[Recorded data]
----

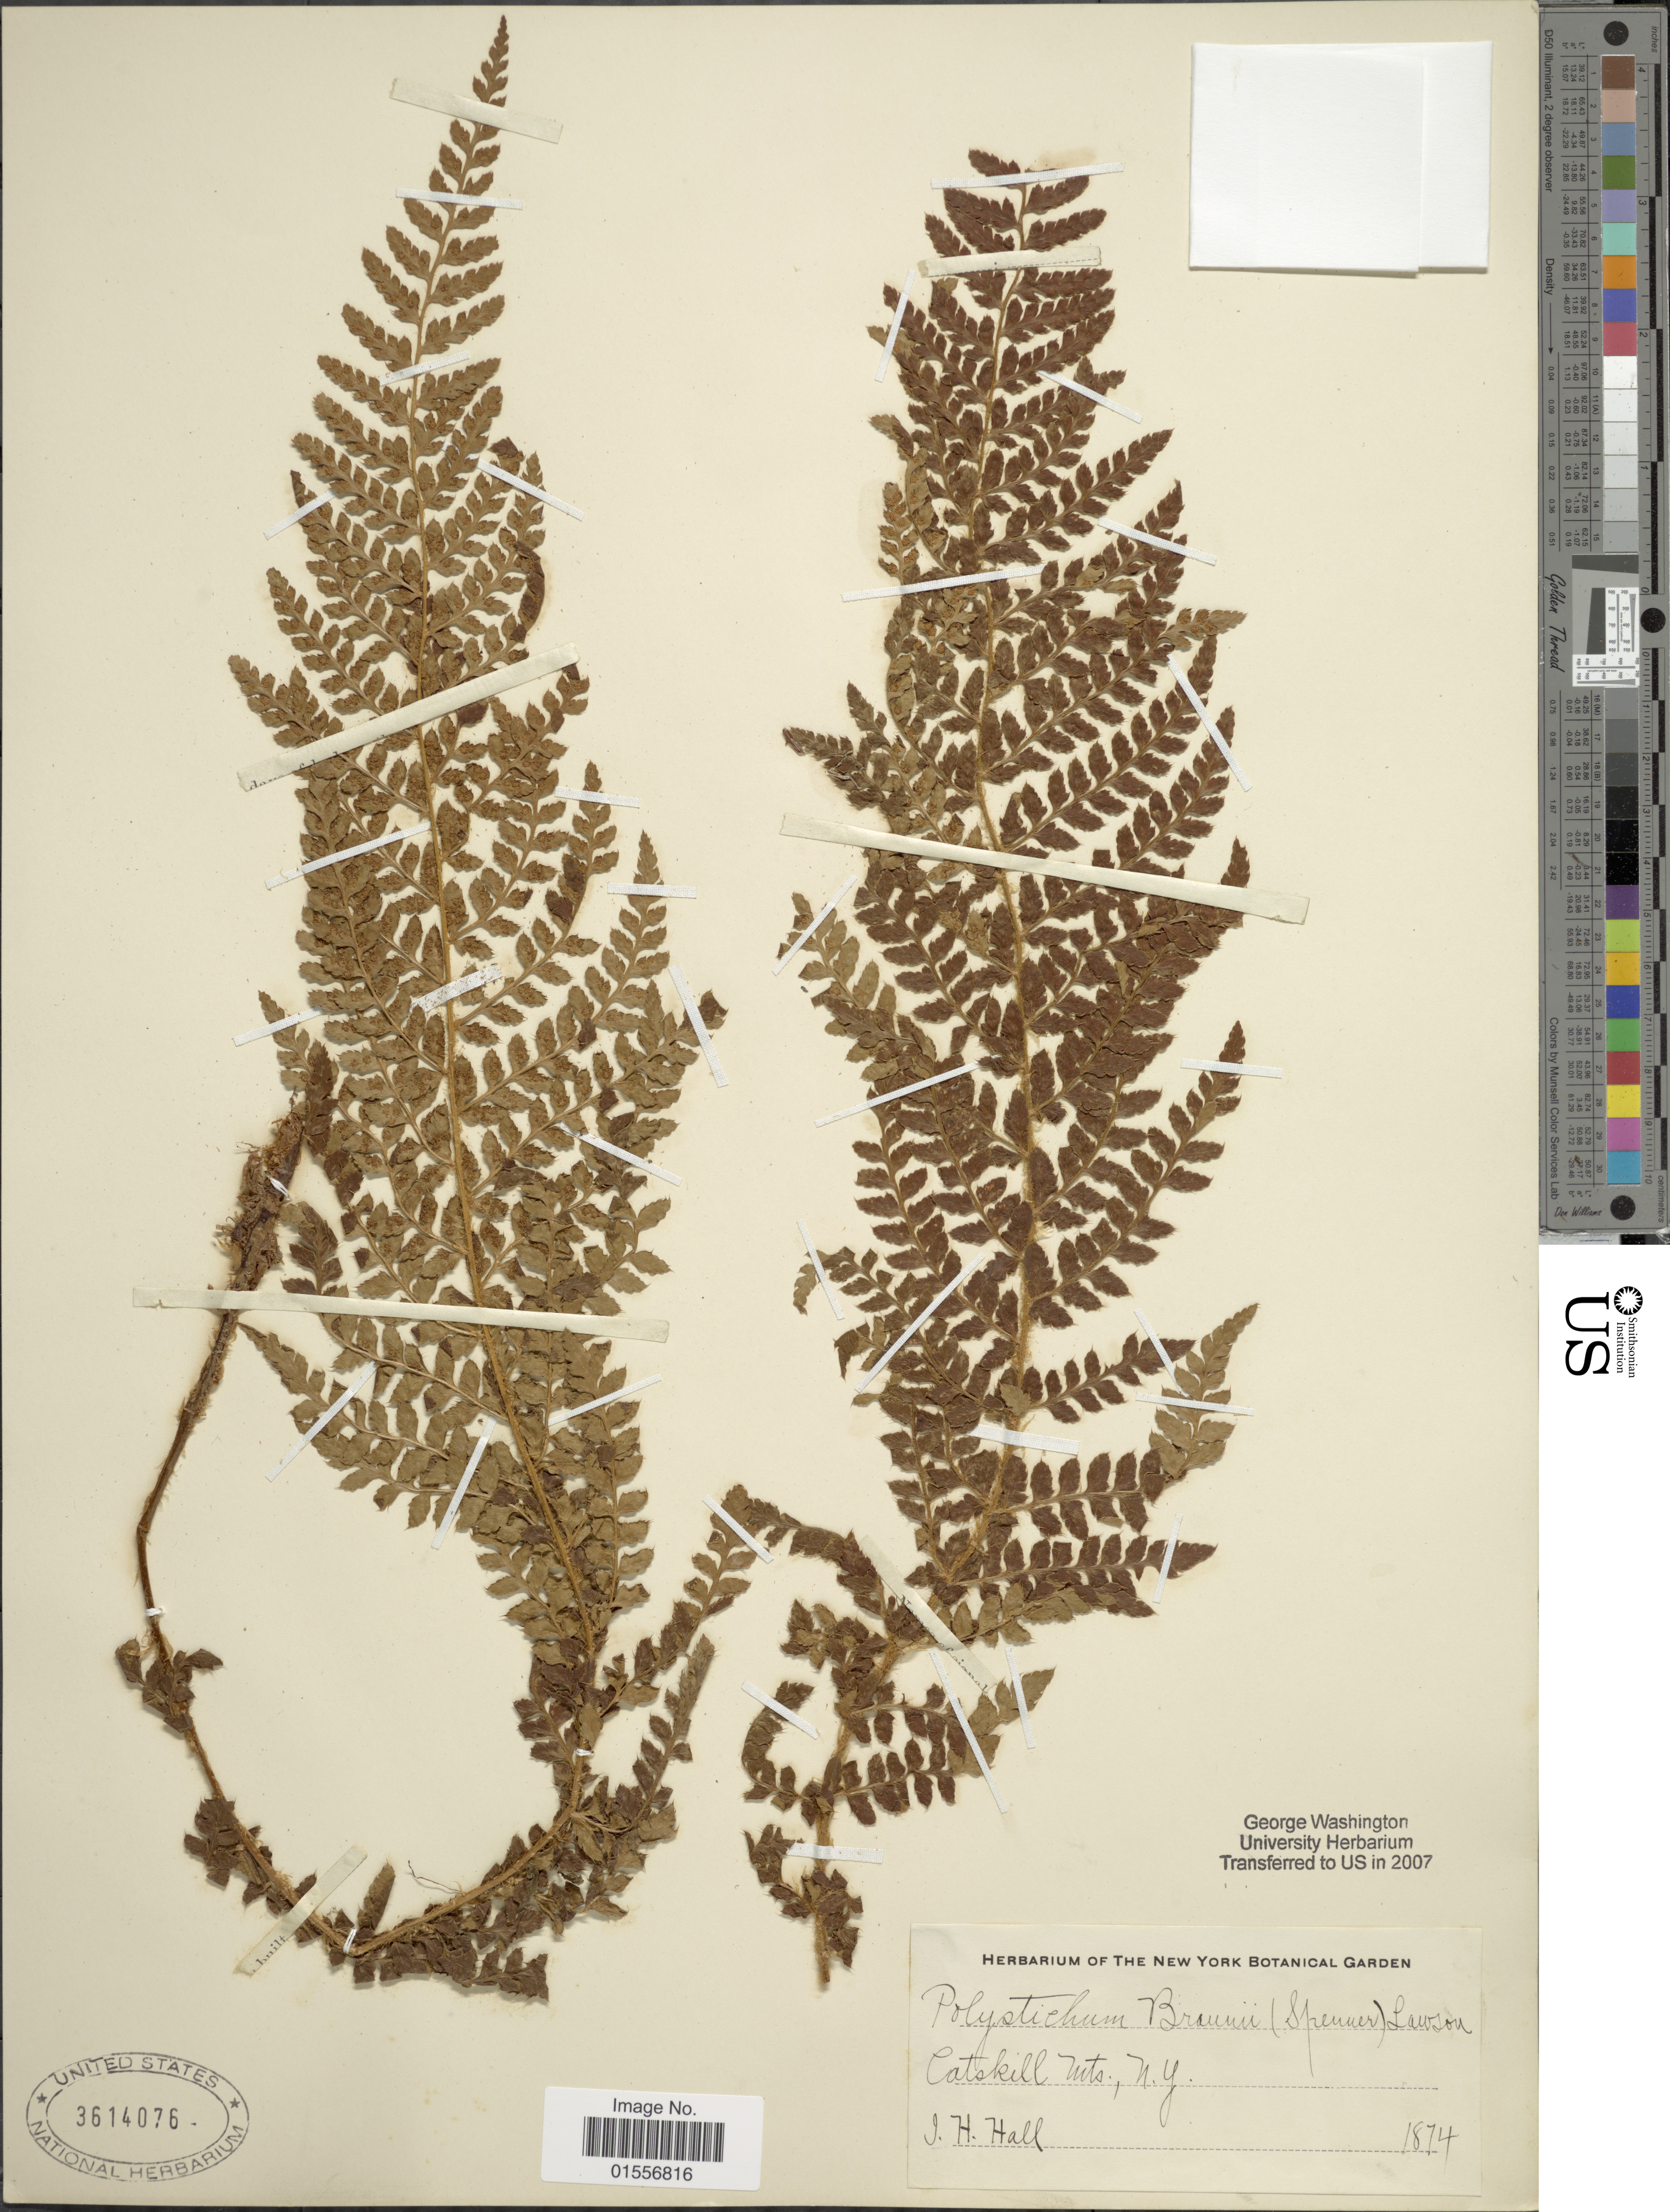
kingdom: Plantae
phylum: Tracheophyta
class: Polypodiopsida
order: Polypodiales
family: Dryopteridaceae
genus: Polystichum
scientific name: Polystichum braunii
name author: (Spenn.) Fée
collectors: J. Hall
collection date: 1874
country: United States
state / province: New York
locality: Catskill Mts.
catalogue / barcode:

----

Update the lines from the one containing "family: Dryopteridaceae" through the end of the records, replacing "locality" with "location" and leaving everything else unchanged.

family: Dryopteridaceae
genus: Polystichum
scientific name: Polystichum braunii
name author: (Spenn.) Fée
collectors: J. Hall
collection date: 1874
country: United States
state / province: New York
location: Catskill Mts.
catalogue / barcode:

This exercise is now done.